Group B streptococcus is a leading infectious cause of morbidity in newborns and causes substantial disease in elderly individuals. Guidelines for prevention of perinatal disease through intrapartum chemoprophylaxis were revised in 2002. Candidate vaccines are under development.


To describe disease trends among populations that might benefit from vaccination and among newborns during a period of evolving prevention strategies.


Analysis of active, population-based surveillance in 10 states participating in the Active Bacterial Core surveillance/Emerging Infections Program Network.


Age- and race-specific incidence of invasive group B streptococcal disease.
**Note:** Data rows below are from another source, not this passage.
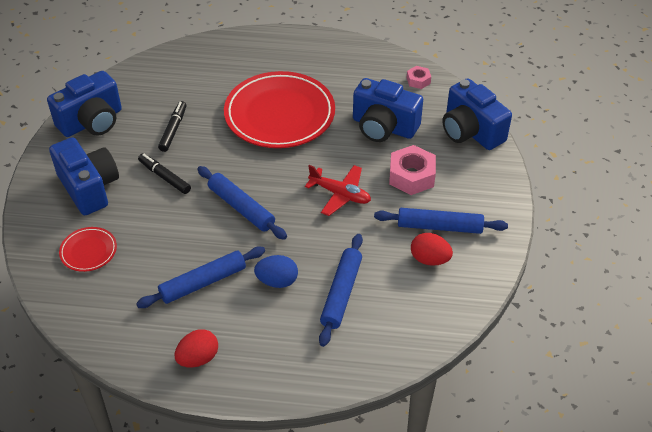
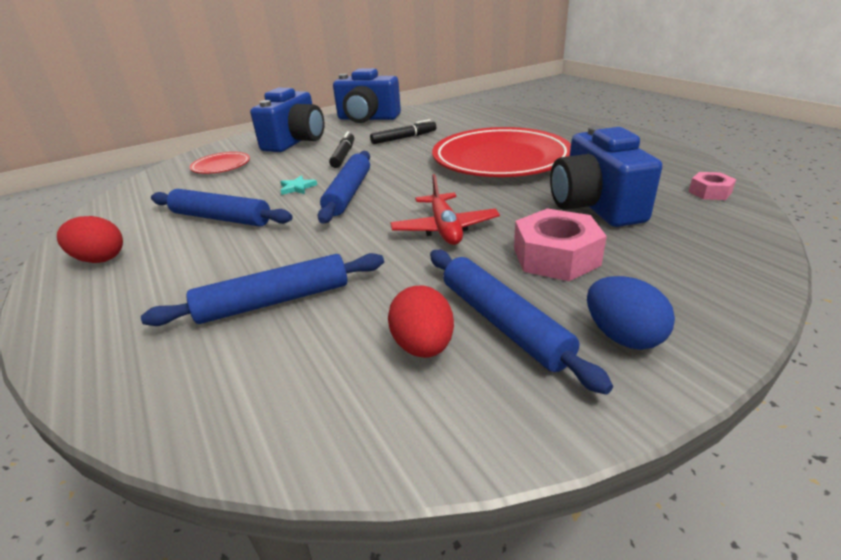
camera: 55 degrees right, 15 degrees down
blue egg [254,255,298,288] -> blue egg moved to [587,276,675,350]
blue camera [442,78,512,150] -> none
none -> turquoise star [280,176,317,195]

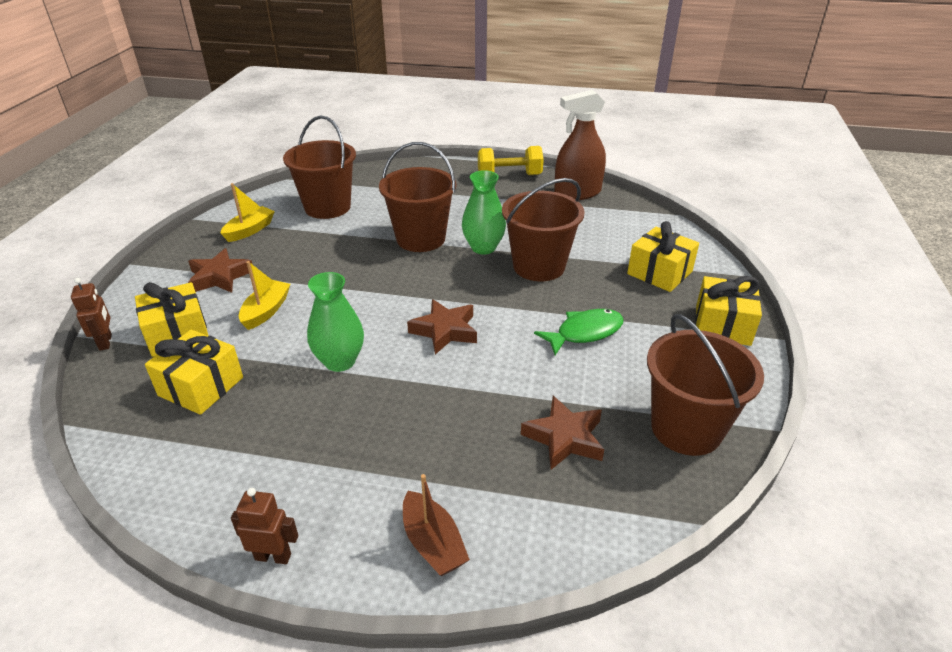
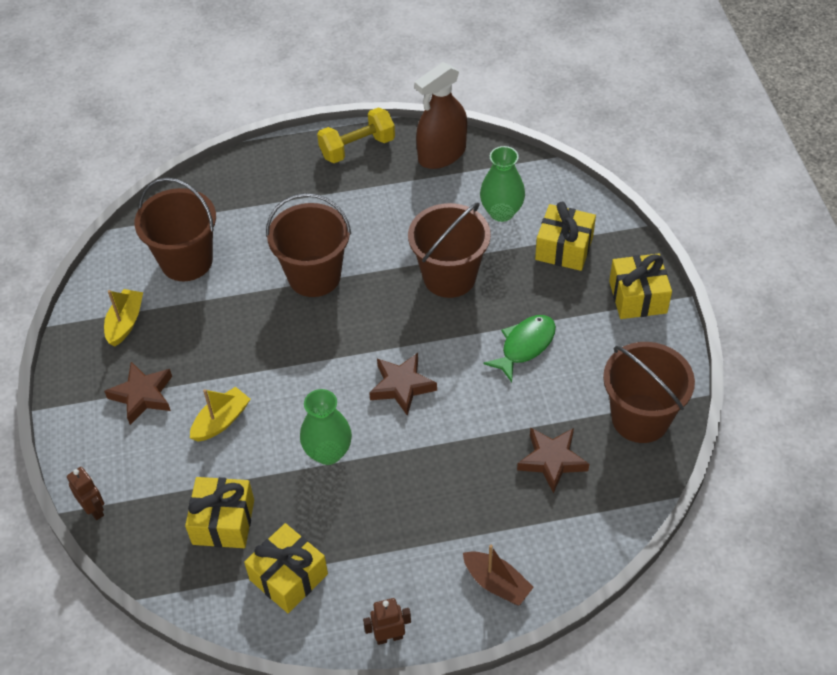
camera: 20 degrees left, 15 degrees up
yellow gift [135,282,209,357] -> yellow gift moved to [244,523,328,613]
yellow boat [239,261,290,330] -> yellow boat turned 45 degrees clockwise [190,387,250,442]
green vase [462,170,506,255] -> green vase moved to [480,146,525,222]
There were 14,573 cases of invasive group B streptococcal disease during 1999-2005, including 1348 deaths. The incidence of invasive group B streptococcal disease among infants from birth through 6 days decreased from 0.47 per 1000 live births in 1999-2001 to 0.34 per 1000 live births in 2003-2005 (P < .001), a relative reduction of 27% (95% confidence interval [CI], 16%-37%). Incidence remained stable among infants aged 7 through 89 days (mean, 0.34 per 1000 live births) and pregnant women (mean, 0.12 per 1000 live births). Among persons aged 15 through 64 years, disease incidence increased from 3.4 per 100,000 population in 1999 to 5.0 per 100,000 in 2005 (chi2(1) for trend, 57; P < .001), a relative increase of 48% (95% CI, 32%-65%). Among adults 65 years or older, incidence increased from 21.5 per 100,000 to 26.0 per 100,000 (chi2(1) for trend, 15; P < .001), a relative increase of 20% (95% CI, 8%-35%). All 4882 isolates tested were susceptible to penicillin, ampicillin, and vancomycin, but 32% and 15% were resistant to erythromycin and clindamycin, respectively. Serotypes Ia, Ib, II, III, and V accounted for 96% of neonatal cases and 88% of adult cases.


Among infants from birth through 6 days, the incidence of group B streptococcal disease was lower in 2003-2005 relative to 1999-2001. This reduction coincided with the release of revised disease prevention guidelines in 2002. However, the disease burden in adults is substantial and increased significantly during the study period.